*Given problem*: Please extract the taxonomy lines for every item in the material below, from kingdom down to common name where one is given, and copy each value unchanged.

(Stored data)
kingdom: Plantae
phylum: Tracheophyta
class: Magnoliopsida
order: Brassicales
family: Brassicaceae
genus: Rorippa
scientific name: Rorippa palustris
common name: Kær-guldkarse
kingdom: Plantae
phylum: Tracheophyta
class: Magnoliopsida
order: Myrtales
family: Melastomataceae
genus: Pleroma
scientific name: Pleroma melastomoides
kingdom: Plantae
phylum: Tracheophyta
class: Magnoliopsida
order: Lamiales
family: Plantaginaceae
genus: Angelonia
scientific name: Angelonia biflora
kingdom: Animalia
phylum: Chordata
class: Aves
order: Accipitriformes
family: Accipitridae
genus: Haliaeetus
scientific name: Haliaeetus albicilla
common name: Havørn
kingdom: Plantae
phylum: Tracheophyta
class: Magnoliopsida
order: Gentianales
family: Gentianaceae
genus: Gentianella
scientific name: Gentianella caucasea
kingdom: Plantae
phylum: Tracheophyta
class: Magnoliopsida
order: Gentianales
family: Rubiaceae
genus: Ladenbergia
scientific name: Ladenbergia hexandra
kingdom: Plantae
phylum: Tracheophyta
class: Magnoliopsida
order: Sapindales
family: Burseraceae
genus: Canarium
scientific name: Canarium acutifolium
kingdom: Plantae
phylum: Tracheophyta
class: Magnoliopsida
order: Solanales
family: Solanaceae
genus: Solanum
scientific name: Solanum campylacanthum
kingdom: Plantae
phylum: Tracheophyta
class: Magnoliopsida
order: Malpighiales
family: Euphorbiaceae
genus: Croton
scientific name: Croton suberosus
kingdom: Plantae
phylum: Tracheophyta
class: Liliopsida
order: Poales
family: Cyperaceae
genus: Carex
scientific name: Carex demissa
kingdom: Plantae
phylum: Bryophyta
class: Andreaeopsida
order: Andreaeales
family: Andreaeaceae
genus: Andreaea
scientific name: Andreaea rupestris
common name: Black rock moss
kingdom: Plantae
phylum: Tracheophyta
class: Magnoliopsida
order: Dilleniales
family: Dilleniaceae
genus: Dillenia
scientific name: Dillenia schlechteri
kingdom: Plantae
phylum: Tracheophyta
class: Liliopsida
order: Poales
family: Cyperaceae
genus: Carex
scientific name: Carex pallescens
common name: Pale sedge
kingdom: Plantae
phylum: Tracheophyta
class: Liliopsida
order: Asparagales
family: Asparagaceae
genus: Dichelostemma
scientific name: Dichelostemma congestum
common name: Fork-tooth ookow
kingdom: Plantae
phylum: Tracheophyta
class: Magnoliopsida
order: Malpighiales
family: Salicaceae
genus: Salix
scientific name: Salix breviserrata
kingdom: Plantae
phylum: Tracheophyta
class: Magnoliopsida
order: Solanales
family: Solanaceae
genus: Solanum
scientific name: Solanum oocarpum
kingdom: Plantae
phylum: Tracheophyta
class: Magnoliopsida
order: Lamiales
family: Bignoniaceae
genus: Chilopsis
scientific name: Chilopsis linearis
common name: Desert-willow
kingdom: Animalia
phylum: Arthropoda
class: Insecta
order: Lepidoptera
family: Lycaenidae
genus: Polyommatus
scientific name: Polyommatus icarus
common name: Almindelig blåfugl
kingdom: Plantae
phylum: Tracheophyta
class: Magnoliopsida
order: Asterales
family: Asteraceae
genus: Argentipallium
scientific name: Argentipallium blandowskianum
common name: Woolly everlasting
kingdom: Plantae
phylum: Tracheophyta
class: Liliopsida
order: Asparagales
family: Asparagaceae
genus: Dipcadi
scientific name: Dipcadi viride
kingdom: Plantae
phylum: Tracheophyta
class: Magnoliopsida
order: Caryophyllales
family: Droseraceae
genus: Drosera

*Exercise solution*:
kingdom: Plantae
phylum: Tracheophyta
class: Magnoliopsida
order: Brassicales
family: Brassicaceae
genus: Rorippa
scientific name: Rorippa palustris
common name: Kær-guldkarse
kingdom: Plantae
phylum: Tracheophyta
class: Magnoliopsida
order: Myrtales
family: Melastomataceae
genus: Pleroma
scientific name: Pleroma melastomoides
kingdom: Plantae
phylum: Tracheophyta
class: Magnoliopsida
order: Lamiales
family: Plantaginaceae
genus: Angelonia
scientific name: Angelonia biflora
kingdom: Animalia
phylum: Chordata
class: Aves
order: Accipitriformes
family: Accipitridae
genus: Haliaeetus
scientific name: Haliaeetus albicilla
common name: Havørn
kingdom: Plantae
phylum: Tracheophyta
class: Magnoliopsida
order: Gentianales
family: Gentianaceae
genus: Gentianella
scientific name: Gentianella caucasea
kingdom: Plantae
phylum: Tracheophyta
class: Magnoliopsida
order: Gentianales
family: Rubiaceae
genus: Ladenbergia
scientific name: Ladenbergia hexandra
kingdom: Plantae
phylum: Tracheophyta
class: Magnoliopsida
order: Sapindales
family: Burseraceae
genus: Canarium
scientific name: Canarium acutifolium
kingdom: Plantae
phylum: Tracheophyta
class: Magnoliopsida
order: Solanales
family: Solanaceae
genus: Solanum
scientific name: Solanum campylacanthum
kingdom: Plantae
phylum: Tracheophyta
class: Magnoliopsida
order: Malpighiales
family: Euphorbiaceae
genus: Croton
scientific name: Croton suberosus
kingdom: Plantae
phylum: Tracheophyta
class: Liliopsida
order: Poales
family: Cyperaceae
genus: Carex
scientific name: Carex demissa
kingdom: Plantae
phylum: Bryophyta
class: Andreaeopsida
order: Andreaeales
family: Andreaeaceae
genus: Andreaea
scientific name: Andreaea rupestris
common name: Black rock moss
kingdom: Plantae
phylum: Tracheophyta
class: Magnoliopsida
order: Dilleniales
family: Dilleniaceae
genus: Dillenia
scientific name: Dillenia schlechteri
kingdom: Plantae
phylum: Tracheophyta
class: Liliopsida
order: Poales
family: Cyperaceae
genus: Carex
scientific name: Carex pallescens
common name: Pale sedge
kingdom: Plantae
phylum: Tracheophyta
class: Liliopsida
order: Asparagales
family: Asparagaceae
genus: Dichelostemma
scientific name: Dichelostemma congestum
common name: Fork-tooth ookow
kingdom: Plantae
phylum: Tracheophyta
class: Magnoliopsida
order: Malpighiales
family: Salicaceae
genus: Salix
scientific name: Salix breviserrata
kingdom: Plantae
phylum: Tracheophyta
class: Magnoliopsida
order: Solanales
family: Solanaceae
genus: Solanum
scientific name: Solanum oocarpum
kingdom: Plantae
phylum: Tracheophyta
class: Magnoliopsida
order: Lamiales
family: Bignoniaceae
genus: Chilopsis
scientific name: Chilopsis linearis
common name: Desert-willow
kingdom: Animalia
phylum: Arthropoda
class: Insecta
order: Lepidoptera
family: Lycaenidae
genus: Polyommatus
scientific name: Polyommatus icarus
common name: Almindelig blåfugl
kingdom: Plantae
phylum: Tracheophyta
class: Magnoliopsida
order: Asterales
family: Asteraceae
genus: Argentipallium
scientific name: Argentipallium blandowskianum
common name: Woolly everlasting
kingdom: Plantae
phylum: Tracheophyta
class: Liliopsida
order: Asparagales
family: Asparagaceae
genus: Dipcadi
scientific name: Dipcadi viride
kingdom: Plantae
phylum: Tracheophyta
class: Magnoliopsida
order: Caryophyllales
family: Droseraceae
genus: Drosera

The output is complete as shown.